Simon Rattle rehearses “Le Sacre du Printemps”
Simon Rattle has conducted Stravinsky’s archaic and powerful ballet music Le Sacre du printemps with the Berliner Philharmoniker on several occasions. One highlight of these performances was an education project in 2003 in which over 250 young people performed a dance version, and which was documented in the internationally acclaimed film Rhythm Is It!. This recording shows the final orchestral rehearsal, with the young dancers in the auditorium.
Sir Simon Rattle once described Stravinsky’s Le Sacre du printemps as “prehistoric jazz”. The archaic and the modern do indeed come together in this composition, written as a ballet score, but long established in the concert hall as symphonic music.
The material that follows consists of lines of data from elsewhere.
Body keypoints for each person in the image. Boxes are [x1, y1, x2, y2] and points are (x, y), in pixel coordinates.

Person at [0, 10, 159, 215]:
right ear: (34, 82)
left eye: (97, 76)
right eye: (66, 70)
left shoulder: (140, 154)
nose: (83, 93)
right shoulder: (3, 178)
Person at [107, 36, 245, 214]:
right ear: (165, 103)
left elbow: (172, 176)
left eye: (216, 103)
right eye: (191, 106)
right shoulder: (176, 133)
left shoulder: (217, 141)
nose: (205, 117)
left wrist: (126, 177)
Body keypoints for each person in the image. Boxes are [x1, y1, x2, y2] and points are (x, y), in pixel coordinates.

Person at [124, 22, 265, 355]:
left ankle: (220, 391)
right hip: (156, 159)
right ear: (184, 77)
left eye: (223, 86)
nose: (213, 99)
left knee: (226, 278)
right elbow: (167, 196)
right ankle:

The action of the ballet takes place in “prehistoric” times: various tribes gather to select a sacrifice for the upcoming spring. In the end, a young girl dances herself ecstatically to death.
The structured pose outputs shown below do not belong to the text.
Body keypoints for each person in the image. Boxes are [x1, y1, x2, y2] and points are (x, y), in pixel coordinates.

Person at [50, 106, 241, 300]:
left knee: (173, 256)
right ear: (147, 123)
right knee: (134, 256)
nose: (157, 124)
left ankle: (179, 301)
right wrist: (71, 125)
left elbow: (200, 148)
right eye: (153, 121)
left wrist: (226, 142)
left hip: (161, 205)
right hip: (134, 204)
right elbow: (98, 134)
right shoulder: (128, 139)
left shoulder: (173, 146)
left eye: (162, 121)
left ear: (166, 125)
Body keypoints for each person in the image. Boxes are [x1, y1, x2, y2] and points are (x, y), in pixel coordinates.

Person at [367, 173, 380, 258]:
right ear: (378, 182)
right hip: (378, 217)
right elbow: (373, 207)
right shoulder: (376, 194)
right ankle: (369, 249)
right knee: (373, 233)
The elemental power – even violence – of the subject is clear in Stravinsky’s music in moments in which the entire orchestra seems to transform itself into a single rhythm machine. There are also subtle uses of Russian folk tunes which bear no resemblance to cosy folklore. Polytonal and polyrhythmic passages in which different harmonic or time structures are layered on top of each other are particularly trendsetting. The Sacre is a unique document of early musical modernism mainly because it freed rhythm from the corset of regular measures with a symmetrical beat. Its shocking modernity remains to this day.